Now the weird thing is I am able to reproduce this error with tls1.2. Here is the full error that I receive during my test

<<< TLS 1.2 Alert [length 0002], fatal internal_error
    02 50
140736228856712:error:14094438:SSL routines:SSL3_READ_BYTES:tlsv1 alert internal error:/BuildRoot/Library/Caches/com.apple.xbs/Sources/libressl/libressl-22/libressl/ssl/s3_pkt.c:1133:SSL alert number 80
140736228856712:error:1409E0E5:SSL routines:SSL3_WRITE_BYTES:ssl handshake failure:/BuildRoot/Library/Caches/com.apple.xbs/Sources/libressl/libressl-22/libressl/ssl/s3_pkt.c:522:

It does not occur every time, I use a simple bash script to test with

#!/bin/bash

while true; do
        echo | openssl s_client -connect domainname:443 -msg -prexit -debug -tls1_2
        date
        echo $?
        sleep 1
done

matt · March 12, 2018, 5:00pm

What’s your Caddyfile?

markustenghamn · March 12, 2018, 5:50pm

Here is the caddyfile, it contains about 30 domain entries following this format.

https://{{h.name}}  {
	gzip
	log / /var/log/caddy/access.log "{remote} - [{when}] {method} {path} {proto} {host} {status} {size}"
	tls {
 	   max_certs 10
	}

	header /  Strict-Transport-Security "max-age=31536000;"

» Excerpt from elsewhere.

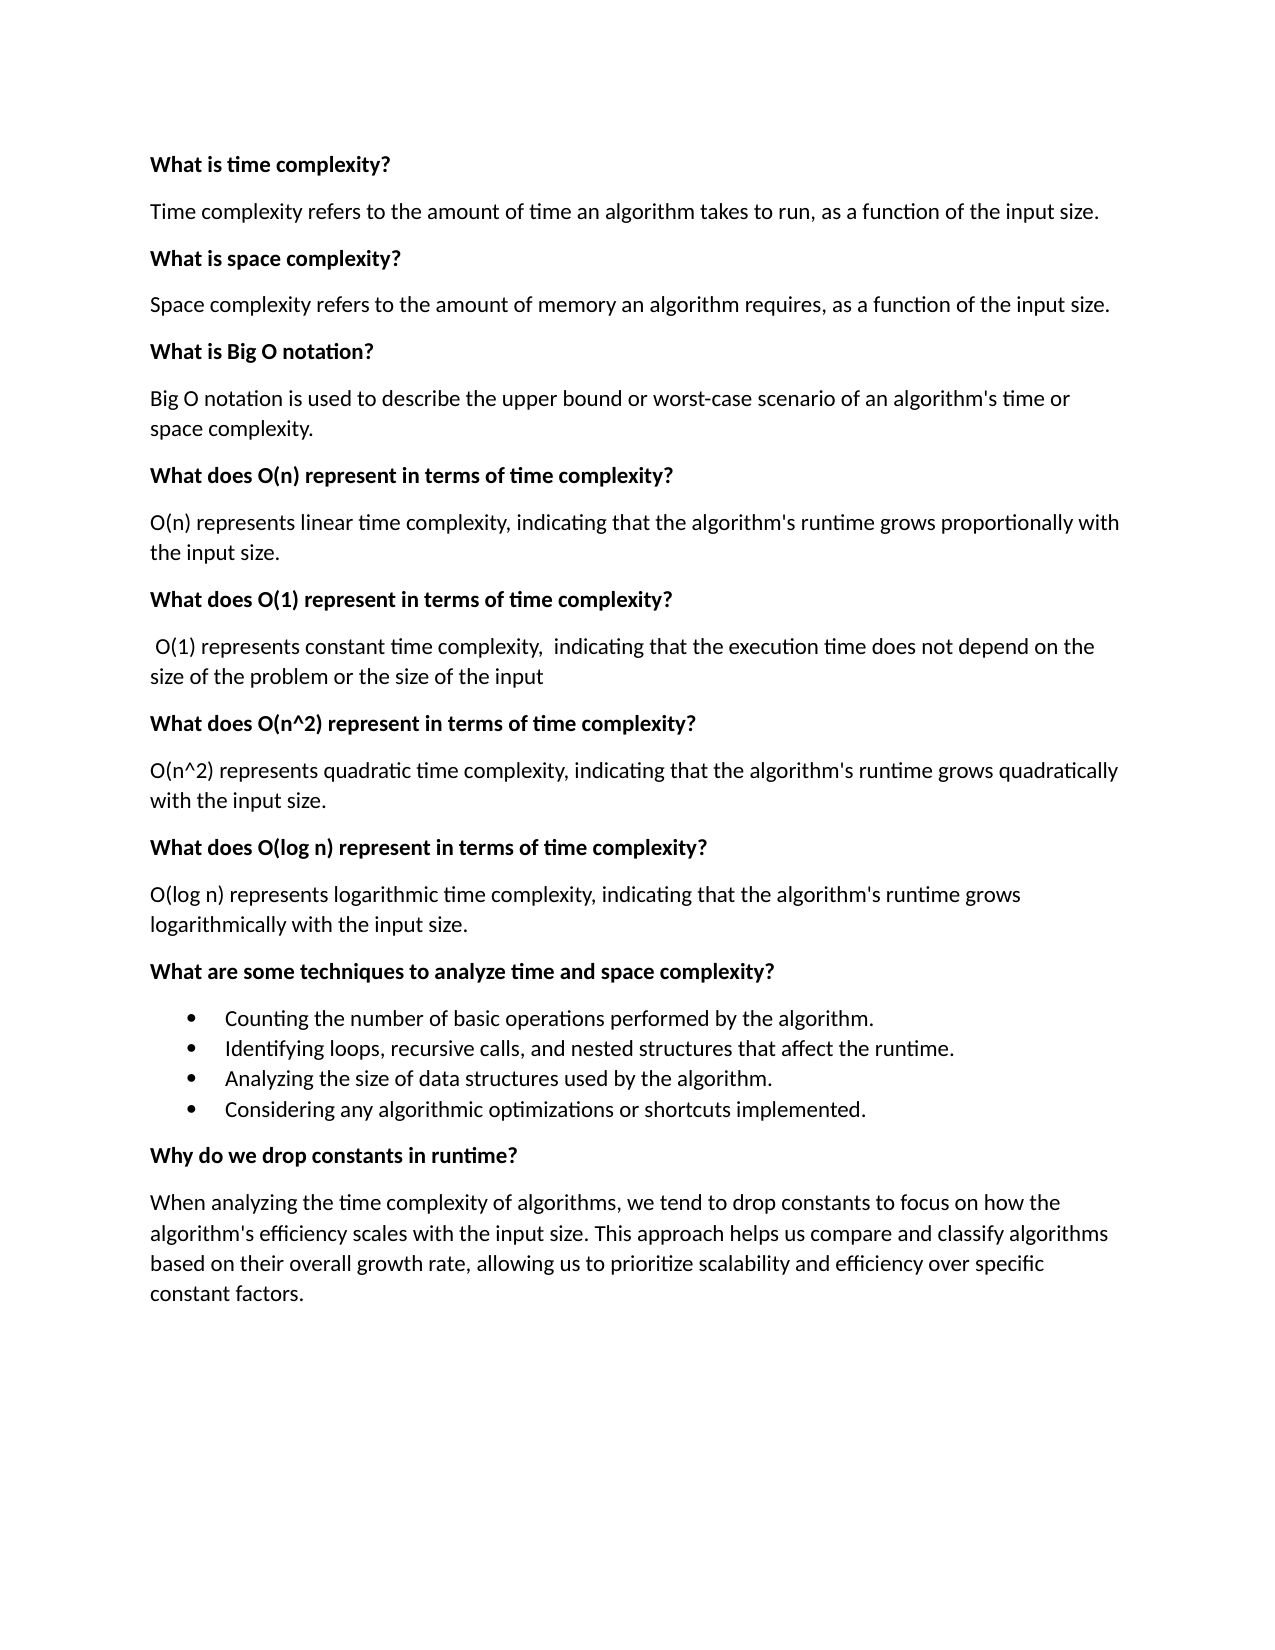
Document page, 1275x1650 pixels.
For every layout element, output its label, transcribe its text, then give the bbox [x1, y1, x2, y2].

	proxy / {{h.ip}}:{{h.port}} {
		transparent
	}
}

matt · March 12, 2018, 6:08pm

Does {{h.name}} expand to a non-empty string?

Might be irrelevant, but I wanted to check.

hostname ‘’ does not qualify for certificate

That message given you when you’re using s_client means that Caddy isn’t getting SNI information; in other words, your client isn’t using SNI when making the connection, and Caddy can’t get a certificate for an empty hostname.

markustenghamn · March 13, 2018, 9:15am

Thanks for the help @matt I don’t see anything wrong in our Caddyfile. It’s a fairly long file, I could send it in a pm if it would help.

The weird thing is that we just recently starting receiving this error when we upgraded to 0.10.11. Everything had been working fine for the past year. The only changes we have made is to add more sites using the same format to our Caddyfile.

The good thing is that I don’t see any regular users throwing this error. I am a backend developer with some ops experience, I have never worked much with networking and ssl. I know very little about SNI so I will need to read up on it to understand the problem better.

matt · March 13, 2018, 2:22pm

We changed how empty SNI is handled in 0.10.11 (an improvement, in fact) – and regular users with browsers won’t see the errors; but your client will need to use SNI. Most do, and with s_client I think there’s a way to specify it.

markustenghamn · March 13, 2018, 2:26pm

Alright, that makes sense. Let’s hope that this is what caused the problem. The new command would be:

openssl s_client -servername domainname -connect domainname:443 -msg -prexit -debug -tls1_2

There was also a check via Nagios that uses their check_http function and I am assuming it wasn’t using SNI.

markustenghamn · March 13, 2018, 2:46pm

@matt do you know why my previous openssl s_client command would only fail sometimes and work most of the time?

matt · March 14, 2018, 1:46am

I have a hunch, but unless I see the full and finished Caddyfile I can’t be sure. I can’t offer support privately for free, so you’ll have to post it here in the thread or try https://github.com/mholt/caddy/pull/2037 and see if that fixes it.

system · June 12, 2018, 1:54am

This topic was automatically closed 90 days after the last reply. New replies are no longer allowed.